Hey forum, currently having an issue with the power point in my wall (that's what we call them in Australia anyway, not sure about other countries). It has two plugs in it, one to a power board (board with four plugs in it) with a fan and a printer plugged in, while the one to the right another power board with my computer, monitor, router and modem plugged into it. 

The problem I'm having is, whenever the left switch is on, my microphone on my computer picks up dreadful static. Since I am a gamer (and I 'need' my mic), and it is now coming to be summer (when I need my fan), this is an issue for me.

So, is there some work around? I'm not familiar with electronics so would I need to call an electrician in? Should I be scared? Also this interests me alot, so any extra info you want to provide would be cool 

Thanks.


----------



## DonaldG (Aug 23, 2007)

It sounds like you *are* picking up static from something.
You have to identify which is the guilty party. When you can hear the noise, switch off things ONE at a time. 

Once you have identified it, try plugging it into a different socket. Or try moving it away and see if that helps.


----------



## WereBo (Apr 5, 2008)

Hi Nitekreeper :wave:

As Donald states, you're picking the electrical-noise up from something on either of those 2 power-strips (I suspect the fan, an electric-motor can be a bad noise-source, if the motor-brushes are worn/damaged/cheap-quality).

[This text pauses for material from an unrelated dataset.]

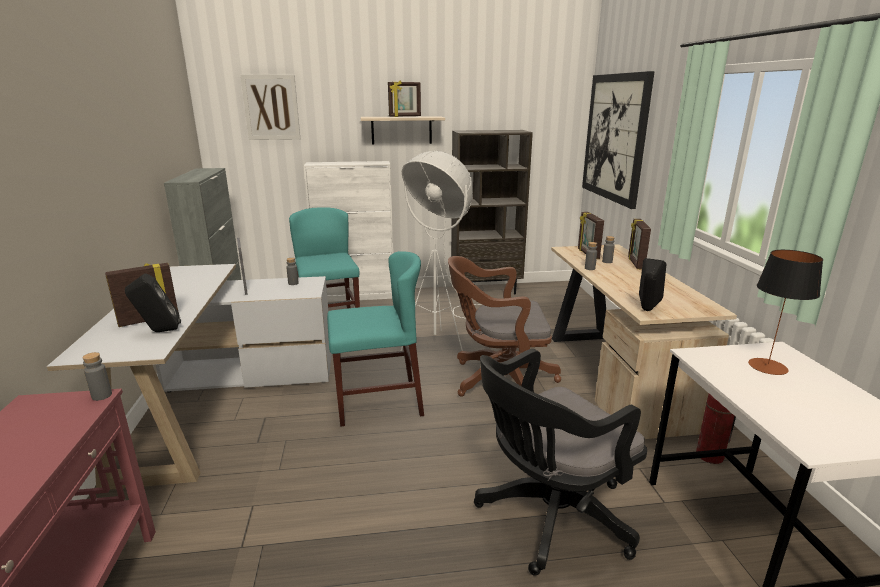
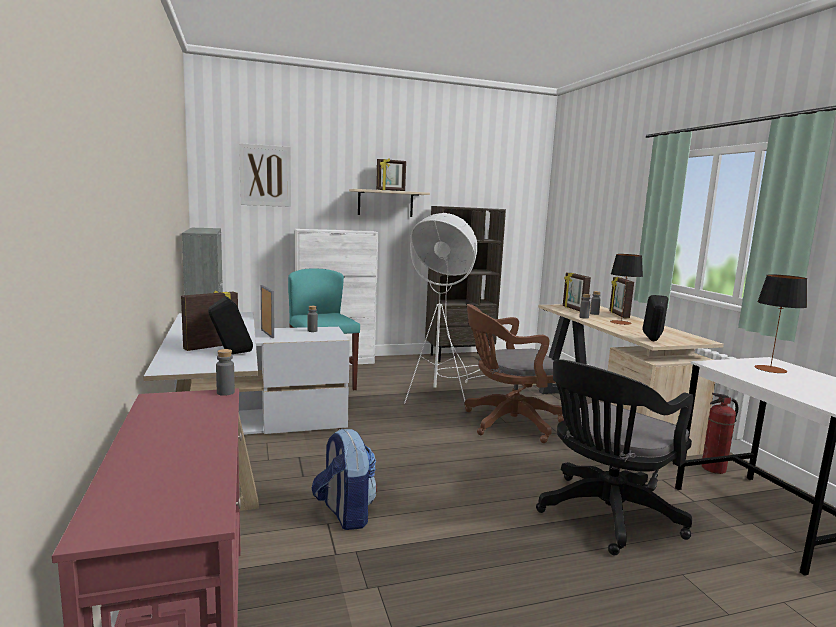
camera: 10 degrees left, 10 degrees down
turquoise chair [327,251,424,426] -> none
picture [582,71,655,209] -> none
none -> backpack [312,428,377,530]
none -> table lamp [610,254,643,325]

Alternatively, it might well be a faulty 'Earth' or 'Ground' on your mic. cable. The cable should be 'shielded' cable - That is, there's a central core that carries the signal surrounded by a wire mesh that carries the Negative/Earth/Ground and shields the inner-core from 'electrical-noise' etc. If the mesh isn't connected, the mic still works but with added noise.

Check the mic-plug sits fully into the socket - My plug had a slight amount of plastic 'swarf' left on, right where the 2 halves were moulded together - Just enough to prevent the contacts making contact when pushed into the socket. A quick trim with a sharp knife (scalpel) cured it in seconds :grin:

Or, you could also try moving the fan further away from your mic., if it turns out that it is the culprit :laugh:


----------